Bad Friday: Rastafari Persecution Coral Gardens Massacre 1963
‘Bad Friday’ – Documentary Resurrects Jamaica’s Forgotten Past
Holy Thursday 1963 was not the peaceful worship day residents of Coral Gardens, St James had envisaged. Church services were overshadowed by a bloody clash between a band of Rastafarians and police that resulted in the deaths of eight persons.
The Coral Gardens incident is one of the most controversial in modern Jamaica. A new documentary, Bad Friday: Rastafari After Coral Gardens, revisits the event and sheds light on some of its key figures.
Bad Friday had its local premiere on June 23 at the Bob Marley Museum in St Andrew. It was co-produced by Deborah Thomas, her husband John Jackson and Junior Wedderburn.
The Jamaica-born Thomas and Jackson are anthropology professors at the University of Pennsylvania. Wedderburn, who hails from Portland, is a musician who has worked on Broadway productions like The Lion King.
“It’s satisfying to see that we’re helping to bring to light an aspect of history that’s been silenced in Jamaican society,” Thomas told Arts & Education.
“It’s a moment that people don’t really hear about or know about.”
Three Rastafarians, three civilians and two policemen died at Coral Gardens. Among the dead was Rudolph Franklin, the militant leader of the Rasta group that set the Ken Douglas Shell service station on fire, before killing the civilians, corporal Clifford Melbourne and Inspector Bertie Scott.
Rounded up and arrested
Then prime minister, Sir Alexander Bustamante, went to St James with the commissioner of police and head of the Jamaica Defence Force. A strong detachment of police from neighbouring parishes was dispatched to Coral Gardens and surrounding areas where more than 150 ‘beard men’ were rounded up and arrested.
There were reports that many of these persons – who had no part in the incident – were arrested, jailed, beaten and tortured. At the time, there was widespread prejudice against Rastafarians in Jamaica.
Several survivors, including Walter Brissett and Enid Steele, were interviewed by Thomas and her team and appear in the documentary. They also attended the premiere.
Selbourne A. Reid, a 26-year-old constable who took part in the police expedition, was also interviewed at his home in Florida. Reid has written a book on what was then labelled the ‘Rasta Uprising’.
Thomas said she first became aware of the Coral Gardens stand-off 15 years ago when she read the book, Violence and Politics in Jamaica, 1960-1970.

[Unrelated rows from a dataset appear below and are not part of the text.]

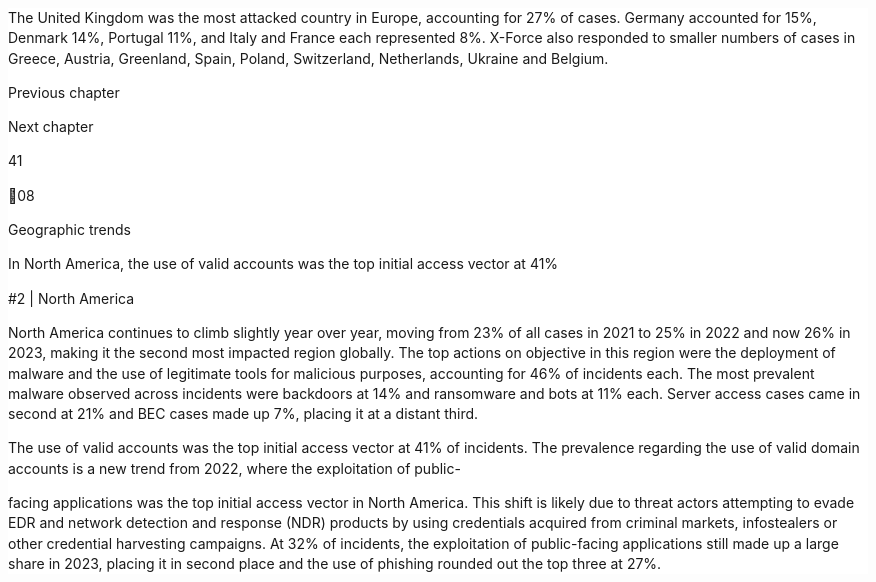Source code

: The United Kingdom was the most attacked 
country in Europe, accounting for 27% 
of cases. Germany accounted for 15%, 
Denmark 14%, Portugal 11%, and Italy 
and France each represented 8%. X\-Force 
also responded to smaller numbers of 
cases in Greece, Austria, Greenland, Spain, 
Poland, Switzerland, Netherlands, Ukraine 
and Belgium.

Previous chapter

Next chapter

41

08

Geographic trends

In North America, the use of 
valid accounts was the top 
initial access vector at 41%

\#2 \| North America

North America continues to climb slightly 
year over year, moving from 23% of all 
cases in 2021 to 25% in 2022 and now 
26% in 2023, making it the second most 
impacted region globally. The top actions 
on objective in this region were the 
deployment of malware and the use of 
legitimate tools for malicious purposes, 
accounting for 46% of incidents each. The 
most prevalent malware observed across 
incidents were backdoors at 14% and 
ransomware and bots at 11% each. Server 
access cases came in second at 21% and 
BEC cases made up 7%, placing it at a 
distant third.

The use of valid accounts was the top 
initial access vector at 41% of incidents. 
The prevalence regarding the use of valid 
domain accounts is a new trend from 
2022, where the exploitation of public\-

facing applications was the top initial 
access vector in North America. This shift 
is likely due to threat actors attempting 
to evade EDR and network detection 
and response (NDR) products by using 
credentials acquired from criminal markets, 
infostealers or other credential harvesting 
campaigns. At 32% of incidents, the 
exploitation of public\-facing applications 
still made up a large share in 2023, placing 
it in second place and the use of phishing 
rounded out the top three at 27%.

Her interest was revived in 2007 when Rastafarians in Coral Gardens honoured the fallen as part of events marking the 200th anniversary of the abolition of the trans-Atlantic slave trade.
The violence in Coral Gardens was triggered by a land dispute the previous year involving Franklin, a Cornwall College graduate who had embraced the Rastafarian faith. He was reportedly farming illegally on land in the Tryall area owned by the Kerr-Jarrett family.
During an altercation with a police officer, he was shot five times and left for dead in a churchyard. Discovered by schoolchildren, Franklin was taken to hospital where he was treated but, on his release, was charged with possession of ganja.
He was sentenced to six months in prison and, according to those who knew him, was an embittered person when released in early 1963. Further police harassment, they said, pushed him over the edge and sparked the Coral Gardens attack.
Franklin and two of his accomplices, Lloyd Waldron and Noel Bowen, were killed at Coral Gardens. Two others, Carlton Bowen and Clinton Larman, were charged with murder and went on trial in July 1964. They were found guilty and sentenced to hang following a month-long trial presided over by Justice Ronald Small, father of current Queen’s Counsel Hugh Small. Bowen and Larmond were hanged on December 2, 1964.